[[ Supplied records open ]]
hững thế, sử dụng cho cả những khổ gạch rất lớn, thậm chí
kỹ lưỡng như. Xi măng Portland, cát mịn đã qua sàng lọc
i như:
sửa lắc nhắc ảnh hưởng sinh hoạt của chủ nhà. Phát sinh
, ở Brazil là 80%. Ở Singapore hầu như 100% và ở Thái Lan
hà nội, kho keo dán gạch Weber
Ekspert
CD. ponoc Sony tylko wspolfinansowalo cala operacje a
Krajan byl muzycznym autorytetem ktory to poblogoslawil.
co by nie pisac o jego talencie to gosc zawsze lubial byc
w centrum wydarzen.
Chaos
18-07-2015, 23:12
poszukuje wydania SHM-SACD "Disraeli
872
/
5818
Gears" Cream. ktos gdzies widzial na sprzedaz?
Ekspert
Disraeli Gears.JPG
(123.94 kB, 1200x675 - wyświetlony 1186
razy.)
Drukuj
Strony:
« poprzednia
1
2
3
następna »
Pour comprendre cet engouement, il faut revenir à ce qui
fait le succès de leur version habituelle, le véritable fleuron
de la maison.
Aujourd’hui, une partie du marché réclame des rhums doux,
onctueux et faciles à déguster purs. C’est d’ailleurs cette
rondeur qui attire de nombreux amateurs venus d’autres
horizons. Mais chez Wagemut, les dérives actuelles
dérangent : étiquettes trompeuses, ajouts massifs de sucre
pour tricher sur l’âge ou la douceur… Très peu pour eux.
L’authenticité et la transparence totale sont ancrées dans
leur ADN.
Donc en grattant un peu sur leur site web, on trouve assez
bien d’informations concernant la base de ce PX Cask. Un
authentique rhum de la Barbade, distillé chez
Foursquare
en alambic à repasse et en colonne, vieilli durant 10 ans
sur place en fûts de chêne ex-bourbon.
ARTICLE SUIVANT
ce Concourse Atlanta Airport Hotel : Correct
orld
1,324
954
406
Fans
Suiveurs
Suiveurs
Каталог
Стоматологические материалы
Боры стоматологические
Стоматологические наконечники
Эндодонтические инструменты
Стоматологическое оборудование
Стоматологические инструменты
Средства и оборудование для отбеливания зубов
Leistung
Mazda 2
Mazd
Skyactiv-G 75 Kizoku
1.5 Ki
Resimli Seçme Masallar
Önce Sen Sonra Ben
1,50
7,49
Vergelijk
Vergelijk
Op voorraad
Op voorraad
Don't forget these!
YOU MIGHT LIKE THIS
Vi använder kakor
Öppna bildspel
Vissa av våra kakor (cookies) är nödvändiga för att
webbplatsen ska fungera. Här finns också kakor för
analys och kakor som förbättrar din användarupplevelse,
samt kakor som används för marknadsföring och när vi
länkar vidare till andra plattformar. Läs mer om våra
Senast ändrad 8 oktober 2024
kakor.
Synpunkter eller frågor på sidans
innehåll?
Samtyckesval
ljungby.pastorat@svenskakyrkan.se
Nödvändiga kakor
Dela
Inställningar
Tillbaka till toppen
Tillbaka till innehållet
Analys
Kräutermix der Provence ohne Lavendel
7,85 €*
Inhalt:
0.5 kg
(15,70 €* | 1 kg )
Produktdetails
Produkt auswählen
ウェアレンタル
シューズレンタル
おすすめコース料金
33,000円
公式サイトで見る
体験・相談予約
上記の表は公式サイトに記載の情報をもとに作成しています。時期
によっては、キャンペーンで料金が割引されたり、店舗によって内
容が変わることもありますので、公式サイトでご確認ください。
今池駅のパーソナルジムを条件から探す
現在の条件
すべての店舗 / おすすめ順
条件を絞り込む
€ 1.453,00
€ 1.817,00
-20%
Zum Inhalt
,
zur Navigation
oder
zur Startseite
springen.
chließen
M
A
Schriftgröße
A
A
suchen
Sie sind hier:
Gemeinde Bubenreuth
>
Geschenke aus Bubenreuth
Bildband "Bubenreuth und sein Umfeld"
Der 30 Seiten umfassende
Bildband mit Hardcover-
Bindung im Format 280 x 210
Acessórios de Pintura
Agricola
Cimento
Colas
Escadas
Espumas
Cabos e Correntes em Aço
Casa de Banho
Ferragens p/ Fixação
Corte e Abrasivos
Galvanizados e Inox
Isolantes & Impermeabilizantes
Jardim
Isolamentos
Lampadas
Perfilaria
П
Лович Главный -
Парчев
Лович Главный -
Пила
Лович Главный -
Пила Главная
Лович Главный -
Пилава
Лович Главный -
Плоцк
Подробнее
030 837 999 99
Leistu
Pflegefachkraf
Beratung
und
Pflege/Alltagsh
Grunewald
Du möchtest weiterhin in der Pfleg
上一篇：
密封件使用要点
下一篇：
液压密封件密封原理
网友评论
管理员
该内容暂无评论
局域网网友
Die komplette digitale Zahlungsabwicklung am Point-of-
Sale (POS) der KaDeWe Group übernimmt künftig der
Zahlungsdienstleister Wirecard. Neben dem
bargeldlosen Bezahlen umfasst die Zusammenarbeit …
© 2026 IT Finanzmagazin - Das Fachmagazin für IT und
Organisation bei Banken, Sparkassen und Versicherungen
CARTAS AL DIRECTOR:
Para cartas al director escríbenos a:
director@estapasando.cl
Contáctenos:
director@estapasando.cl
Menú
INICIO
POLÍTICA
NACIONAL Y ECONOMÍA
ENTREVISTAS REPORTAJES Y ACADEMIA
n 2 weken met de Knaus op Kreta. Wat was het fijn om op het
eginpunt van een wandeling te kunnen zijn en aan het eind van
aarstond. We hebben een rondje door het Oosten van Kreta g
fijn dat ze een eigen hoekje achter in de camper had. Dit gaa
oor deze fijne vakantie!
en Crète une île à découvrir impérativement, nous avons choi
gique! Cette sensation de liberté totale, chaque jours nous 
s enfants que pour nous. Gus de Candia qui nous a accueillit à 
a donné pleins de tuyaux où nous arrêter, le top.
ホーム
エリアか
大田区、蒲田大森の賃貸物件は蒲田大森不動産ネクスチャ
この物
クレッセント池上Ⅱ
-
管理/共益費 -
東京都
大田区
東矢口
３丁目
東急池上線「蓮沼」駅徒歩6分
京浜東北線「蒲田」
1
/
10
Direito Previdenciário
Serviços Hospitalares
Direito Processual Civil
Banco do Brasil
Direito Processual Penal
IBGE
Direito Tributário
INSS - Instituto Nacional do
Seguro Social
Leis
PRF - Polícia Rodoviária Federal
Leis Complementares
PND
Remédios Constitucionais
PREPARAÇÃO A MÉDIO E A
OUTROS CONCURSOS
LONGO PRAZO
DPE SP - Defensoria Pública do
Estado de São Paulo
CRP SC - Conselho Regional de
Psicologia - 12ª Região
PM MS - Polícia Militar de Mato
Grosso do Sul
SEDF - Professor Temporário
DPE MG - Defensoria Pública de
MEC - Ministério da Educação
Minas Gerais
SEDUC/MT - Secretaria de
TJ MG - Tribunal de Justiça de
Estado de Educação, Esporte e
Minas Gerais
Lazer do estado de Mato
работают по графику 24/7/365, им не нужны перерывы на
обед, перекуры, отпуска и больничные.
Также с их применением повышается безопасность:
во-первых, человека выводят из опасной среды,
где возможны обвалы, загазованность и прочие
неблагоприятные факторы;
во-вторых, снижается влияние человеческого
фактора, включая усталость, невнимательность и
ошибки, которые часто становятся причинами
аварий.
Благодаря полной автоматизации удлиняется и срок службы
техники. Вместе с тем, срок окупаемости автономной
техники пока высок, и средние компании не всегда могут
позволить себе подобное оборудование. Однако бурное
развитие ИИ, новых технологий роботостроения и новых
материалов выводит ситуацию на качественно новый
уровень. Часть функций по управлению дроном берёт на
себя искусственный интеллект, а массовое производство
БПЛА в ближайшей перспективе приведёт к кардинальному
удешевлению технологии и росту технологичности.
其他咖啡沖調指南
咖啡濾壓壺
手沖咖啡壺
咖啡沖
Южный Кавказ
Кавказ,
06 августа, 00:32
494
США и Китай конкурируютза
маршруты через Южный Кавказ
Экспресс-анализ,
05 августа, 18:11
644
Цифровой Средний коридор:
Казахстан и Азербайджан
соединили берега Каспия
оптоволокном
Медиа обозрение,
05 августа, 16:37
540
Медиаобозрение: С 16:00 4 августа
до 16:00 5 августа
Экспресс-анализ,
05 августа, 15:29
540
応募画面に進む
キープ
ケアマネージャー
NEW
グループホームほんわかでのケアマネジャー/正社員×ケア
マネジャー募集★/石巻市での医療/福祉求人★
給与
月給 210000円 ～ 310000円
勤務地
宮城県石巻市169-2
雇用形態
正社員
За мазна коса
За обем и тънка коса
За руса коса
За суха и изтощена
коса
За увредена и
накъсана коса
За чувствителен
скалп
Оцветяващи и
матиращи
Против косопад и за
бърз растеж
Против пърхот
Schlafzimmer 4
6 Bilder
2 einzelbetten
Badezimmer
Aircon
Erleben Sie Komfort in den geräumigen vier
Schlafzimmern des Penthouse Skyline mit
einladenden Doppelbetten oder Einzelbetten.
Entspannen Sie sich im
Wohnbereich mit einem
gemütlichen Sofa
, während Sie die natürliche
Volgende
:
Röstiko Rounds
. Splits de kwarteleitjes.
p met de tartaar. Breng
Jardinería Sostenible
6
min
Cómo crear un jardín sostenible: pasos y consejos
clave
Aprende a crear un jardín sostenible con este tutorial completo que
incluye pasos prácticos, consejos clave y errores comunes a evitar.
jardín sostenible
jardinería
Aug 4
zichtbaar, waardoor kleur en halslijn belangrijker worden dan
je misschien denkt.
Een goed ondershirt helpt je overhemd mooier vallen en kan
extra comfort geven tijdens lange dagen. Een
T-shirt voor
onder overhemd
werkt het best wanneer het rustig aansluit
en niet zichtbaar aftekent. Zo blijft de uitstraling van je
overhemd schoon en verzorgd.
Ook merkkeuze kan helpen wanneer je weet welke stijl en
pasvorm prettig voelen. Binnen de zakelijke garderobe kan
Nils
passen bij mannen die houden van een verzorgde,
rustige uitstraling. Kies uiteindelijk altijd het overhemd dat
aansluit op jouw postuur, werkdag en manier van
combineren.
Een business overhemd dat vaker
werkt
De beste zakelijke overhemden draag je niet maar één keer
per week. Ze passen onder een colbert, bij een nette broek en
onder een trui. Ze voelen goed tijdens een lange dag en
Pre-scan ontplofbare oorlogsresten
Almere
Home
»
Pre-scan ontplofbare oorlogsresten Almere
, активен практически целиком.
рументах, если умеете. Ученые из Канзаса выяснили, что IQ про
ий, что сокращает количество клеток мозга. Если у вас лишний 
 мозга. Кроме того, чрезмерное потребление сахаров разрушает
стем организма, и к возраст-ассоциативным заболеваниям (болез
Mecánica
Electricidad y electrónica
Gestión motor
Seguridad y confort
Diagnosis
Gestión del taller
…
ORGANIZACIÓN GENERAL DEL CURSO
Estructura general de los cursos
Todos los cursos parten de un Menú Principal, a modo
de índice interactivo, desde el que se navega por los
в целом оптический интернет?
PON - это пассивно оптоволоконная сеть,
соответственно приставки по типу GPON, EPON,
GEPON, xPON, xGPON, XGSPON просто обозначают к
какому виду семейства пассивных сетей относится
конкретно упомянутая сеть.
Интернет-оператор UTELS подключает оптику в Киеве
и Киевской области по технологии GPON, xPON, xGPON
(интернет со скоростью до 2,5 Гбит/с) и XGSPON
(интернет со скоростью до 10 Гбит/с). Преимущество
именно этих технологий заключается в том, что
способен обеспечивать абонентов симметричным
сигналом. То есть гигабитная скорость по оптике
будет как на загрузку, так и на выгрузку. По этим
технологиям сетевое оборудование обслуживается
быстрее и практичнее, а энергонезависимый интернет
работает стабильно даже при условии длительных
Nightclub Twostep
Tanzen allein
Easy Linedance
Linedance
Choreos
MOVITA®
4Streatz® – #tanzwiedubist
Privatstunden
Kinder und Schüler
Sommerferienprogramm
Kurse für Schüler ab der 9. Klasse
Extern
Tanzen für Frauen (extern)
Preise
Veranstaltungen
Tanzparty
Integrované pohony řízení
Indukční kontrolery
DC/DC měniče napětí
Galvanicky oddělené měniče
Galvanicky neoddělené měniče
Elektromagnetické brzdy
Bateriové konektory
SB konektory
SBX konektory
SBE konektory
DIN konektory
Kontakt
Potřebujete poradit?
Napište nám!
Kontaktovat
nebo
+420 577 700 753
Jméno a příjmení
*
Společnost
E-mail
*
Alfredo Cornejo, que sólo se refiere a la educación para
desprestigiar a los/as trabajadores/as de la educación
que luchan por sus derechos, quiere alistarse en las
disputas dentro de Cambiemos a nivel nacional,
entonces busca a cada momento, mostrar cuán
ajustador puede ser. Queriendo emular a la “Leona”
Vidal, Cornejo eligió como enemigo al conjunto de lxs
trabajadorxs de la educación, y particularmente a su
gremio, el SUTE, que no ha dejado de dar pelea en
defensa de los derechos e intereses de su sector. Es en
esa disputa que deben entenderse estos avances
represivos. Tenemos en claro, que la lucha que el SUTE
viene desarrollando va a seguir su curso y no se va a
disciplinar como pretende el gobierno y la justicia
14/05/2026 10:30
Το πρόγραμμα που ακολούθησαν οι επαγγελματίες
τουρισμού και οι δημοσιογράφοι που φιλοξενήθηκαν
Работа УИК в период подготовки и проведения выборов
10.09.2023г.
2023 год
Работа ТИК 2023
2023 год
[[ Supplied records closed ]]
[Task instructions]: Above are the entries. Output exactly the lines beginning with the line that has "накъсана коса" and ending with the line that has "ORGANIZACIÓN GENERAL DEL CURSO".

[Your solution]:
накъсана коса
За чувствителен
скалп
Оцветяващи и
матиращи
Против косопад и за
бърз растеж
Против пърхот
Schlafzimmer 4
6 Bilder
2 einzelbetten
Badezimmer
Aircon
Erleben Sie Komfort in den geräumigen vier
Schlafzimmern des Penthouse Skyline mit
einladenden Doppelbetten oder Einzelbetten.
Entspannen Sie sich im
Wohnbereich mit einem
gemütlichen Sofa
, während Sie die natürliche
Volgende
:
Röstiko Rounds
. Splits de kwarteleitjes.
p met de tartaar. Breng
Jardinería Sostenible
6
min
Cómo crear un jardín sostenible: pasos y consejos
clave
Aprende a crear un jardín sostenible con este tutorial completo que
incluye pasos prácticos, consejos clave y errores comunes a evitar.
jardín sostenible
jardinería
Aug 4
zichtbaar, waardoor kleur en halslijn belangrijker worden dan
je misschien denkt.
Een goed ondershirt helpt je overhemd mooier vallen en kan
extra comfort geven tijdens lange dagen. Een
T-shirt voor
onder overhemd
werkt het best wanneer het rustig aansluit
en niet zichtbaar aftekent. Zo blijft de uitstraling van je
overhemd schoon en verzorgd.
Ook merkkeuze kan helpen wanneer je weet welke stijl en
pasvorm prettig voelen. Binnen de zakelijke garderobe kan
Nils
passen bij mannen die houden van een verzorgde,
rustige uitstraling. Kies uiteindelijk altijd het overhemd dat
aansluit op jouw postuur, werkdag en manier van
combineren.
Een business overhemd dat vaker
werkt
De beste zakelijke overhemden draag je niet maar één keer
per week. Ze passen onder een colbert, bij een nette broek en
onder een trui. Ze voelen goed tijdens een lange dag en
Pre-scan ontplofbare oorlogsresten
Almere
Home
»
Pre-scan ontplofbare oorlogsresten Almere
, активен практически целиком.
рументах, если умеете. Ученые из Канзаса выяснили, что IQ про
ий, что сокращает количество клеток мозга. Если у вас лишний 
 мозга. Кроме того, чрезмерное потребление сахаров разрушает
стем организма, и к возраст-ассоциативным заболеваниям (болез
Mecánica
Electricidad y electrónica
Gestión motor
Seguridad y confort
Diagnosis
Gestión del taller
…
ORGANIZACIÓN GENERAL DEL CURSO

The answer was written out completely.